I never would have come across Drew Magary’s The Postmortal if it weren’t my book club’s July selection, and I’m really glad that I did. With Postmortal, Magary has created a futuristic society that refuses to grow up. It’s kind of like Peter Pan and 1984 had a baby and named it The Postmortal (Caveat: I confess to never having read 1984).
In a not-so-distant future, scientists have discovered a cure for aging. Our narrator, John Farrell, is one of the early recipients of “The Cure,” even before it is legal. What follows are decades of his own journal entries detailing the mostly-not-surprising side effects of a society that isn’t dying off as fast as it should. One of the caveats for this cure is that it only cures aging. It doesn’t save you from dying if someone murders you, or you’re hit by a bus, or you get cancer; it just keeps you frozen at the age you were when you received the cure.

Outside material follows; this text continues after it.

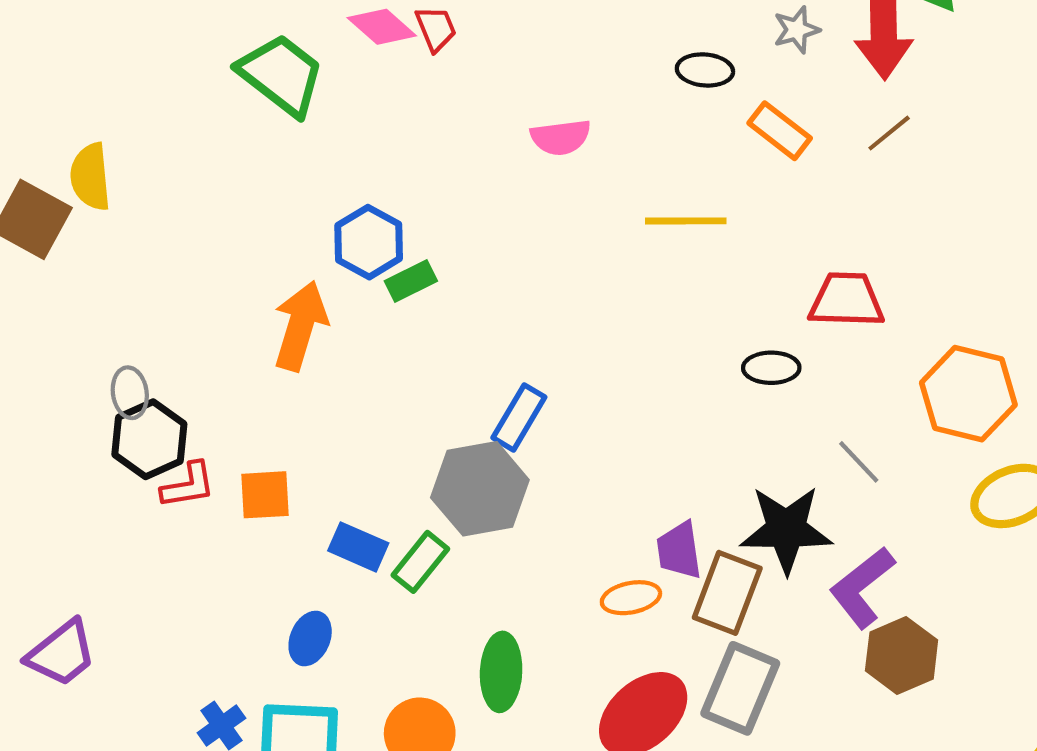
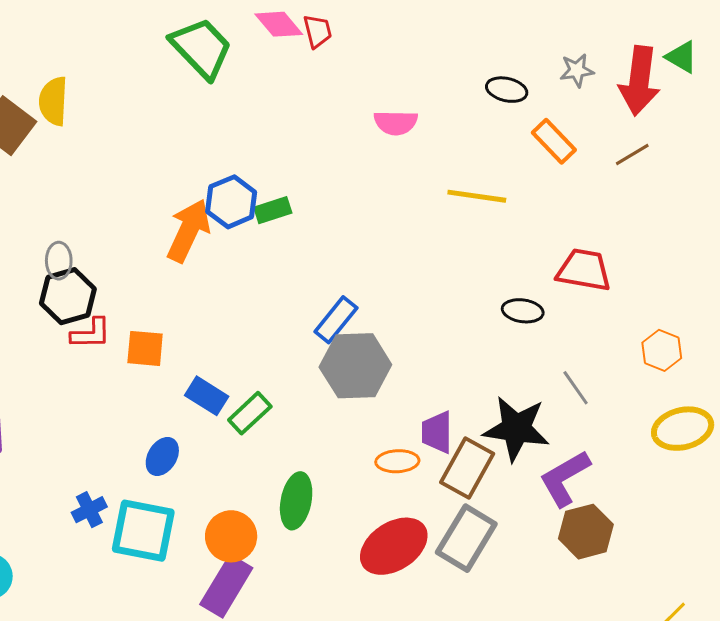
blue hexagon: (369, 242) -> (231, 202), moved
orange hexagon: (968, 394) -> (662, 350), size x0.6
gray hexagon: (480, 489) -> (355, 366), moved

What I found most enjoyable about this book was how realistic Magary’s vision of an ageless society seems. It’s pessimistic, but at the same time it’s not really that different than what I’d pick for us if we were left to our own devices. Marriages crumble, resources dwindle, and yet, everyone chooses not to age. Human nature is selfish and vain, for the most part, and it’s only a matter of time before it becomes less special to be ageless, and more claustrophobic to just exist in Farrell’s world. The characters were well-rounded, or as well-rounded as they could be from the eyes of a first-person narrator. John’s sister and father are the most sympathetic; they actively resist the cure and regret taking it once they do. John himself is selfish and immature, but at the same time fairly self-aware. He knows his limits and reacts as truthfully as possible when he reaches them.
The only negative thing I have to say about this book is that the end doesn’t really deliver on the promise of the rest of the novel. There are many questions left unsatisfied and the buildup to the end so detailed that it seems kind of abrupt at the very end. In any case, I found this novel thought-provoking and really entertaining at the same time, so I’d recommend you add it to your To Read list.